--- Brief ---
Each line of the listing that includes "containing" should be reported.

--- Dataset records ---

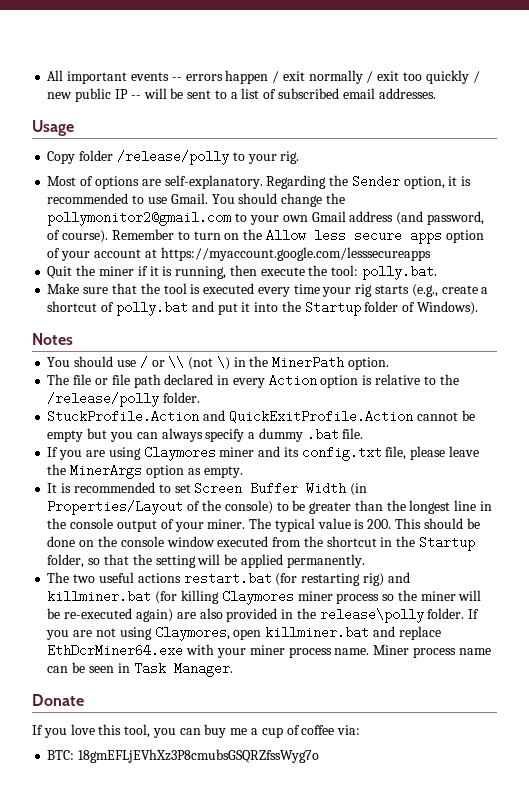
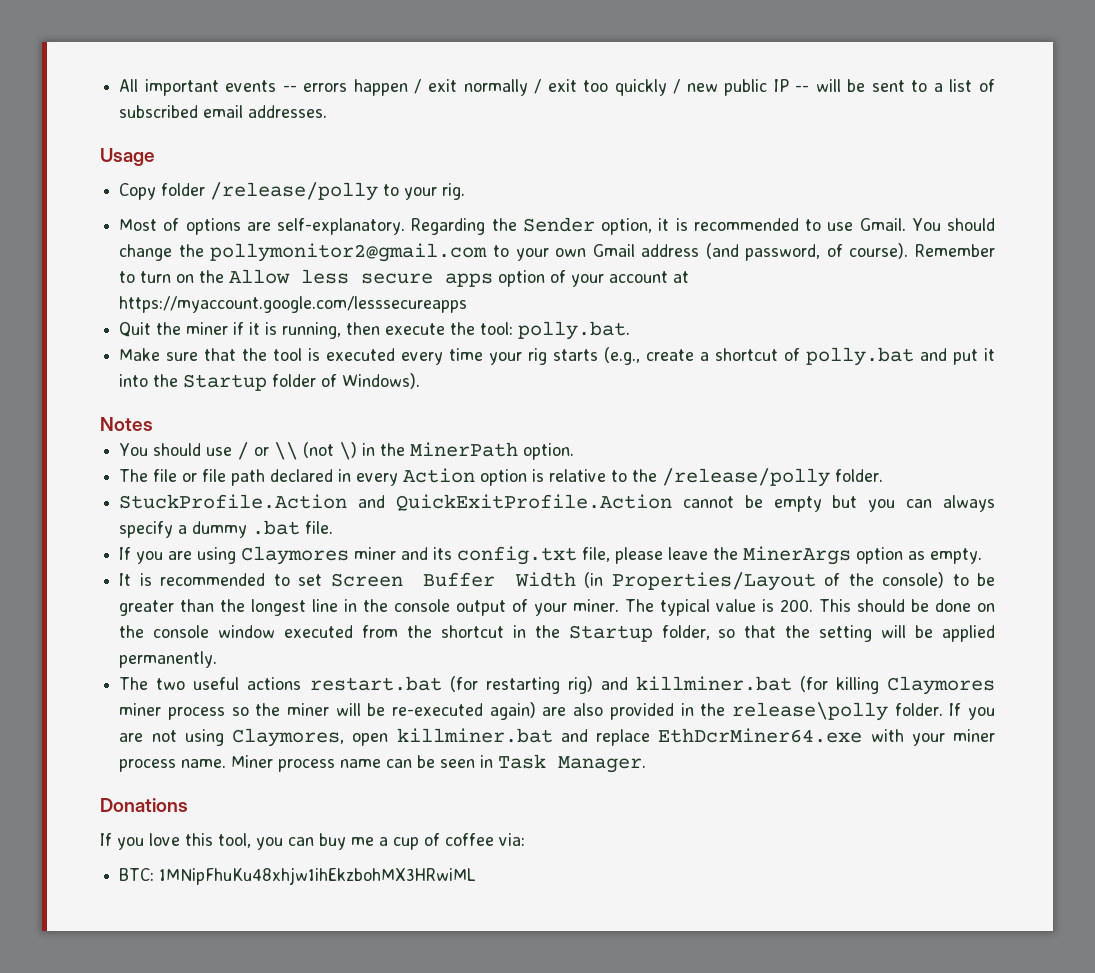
[32,694,84,706] Donate -> [100,798,188,812] Donations
[78,749,320,763] 18gmEFLjEVhXz3P8cmubsGSQRZfssWyg7o -> [159,867,477,885] 1MNipFhuKu48xhjw1ihEkzbohMX3HRwiML

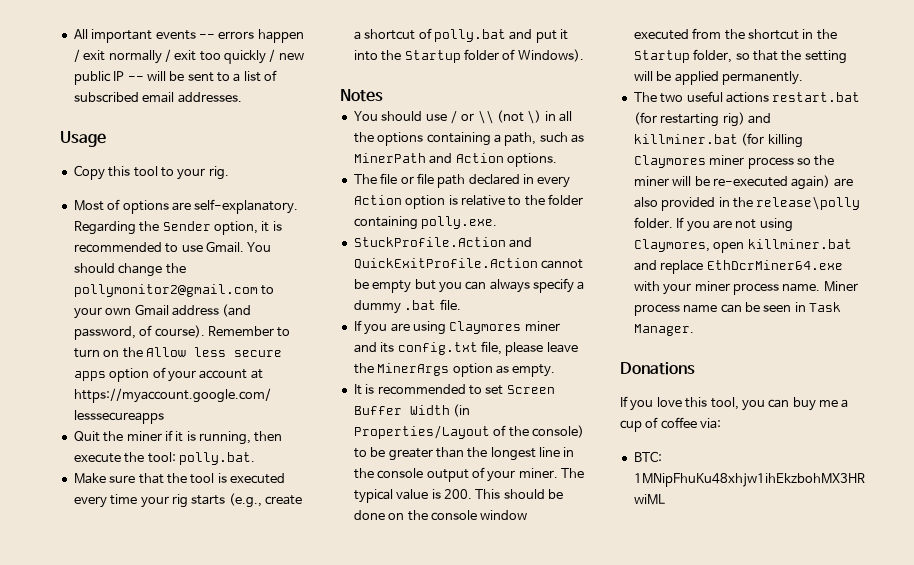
[161,182,379,201] folder /release/polly -> [108,166,158,177] this tool
[380,442,575,460] the MinerPath option. -> [559,111,573,122] [353,132,584,146] [353,153,557,167] all the options containing a path, such as MinerPath and Action options.
[662,468,884,487] /release/polly folder. -> [548,194,583,205] [353,216,498,230] folder containing polly.exe.

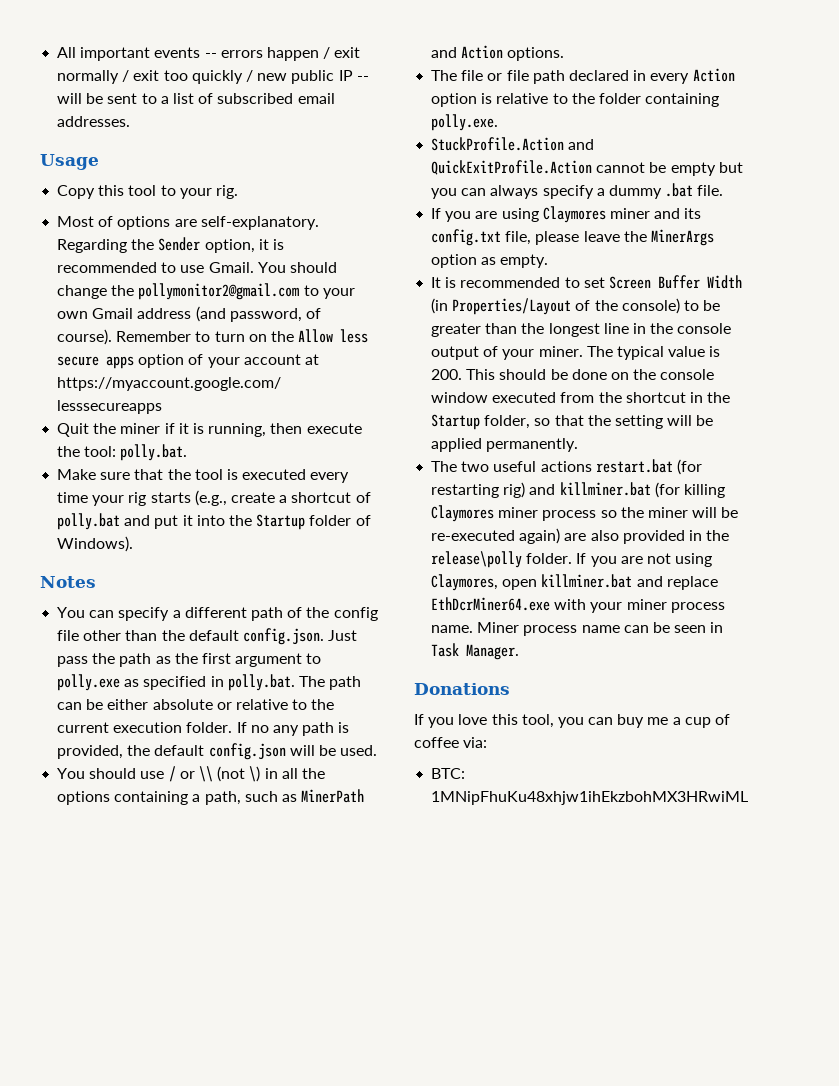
(383, 95) none -> [57,607,378,621] [57,628,358,645] [57,653,322,667] [57,674,362,691] [57,699,335,710] [57,722,350,736] [57,743,378,760] // You can specify a different path of the config file other than the default config.json. Just pass the path as the first argument to polly.exe as specified in polly.bat. The path can be either absolute or relative to the current execution folder. If no any path is provided, the default config.json will be used.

--- Exercise answer ---
[380,442,575,460] the MinerPath option. -> [559,111,573,122] [353,132,584,146] [353,153,557,167] all the options containing a path, such as MinerPath and Action options.
[662,468,884,487] /release/polly folder. -> [548,194,583,205] [353,216,498,230] folder containing polly.exe.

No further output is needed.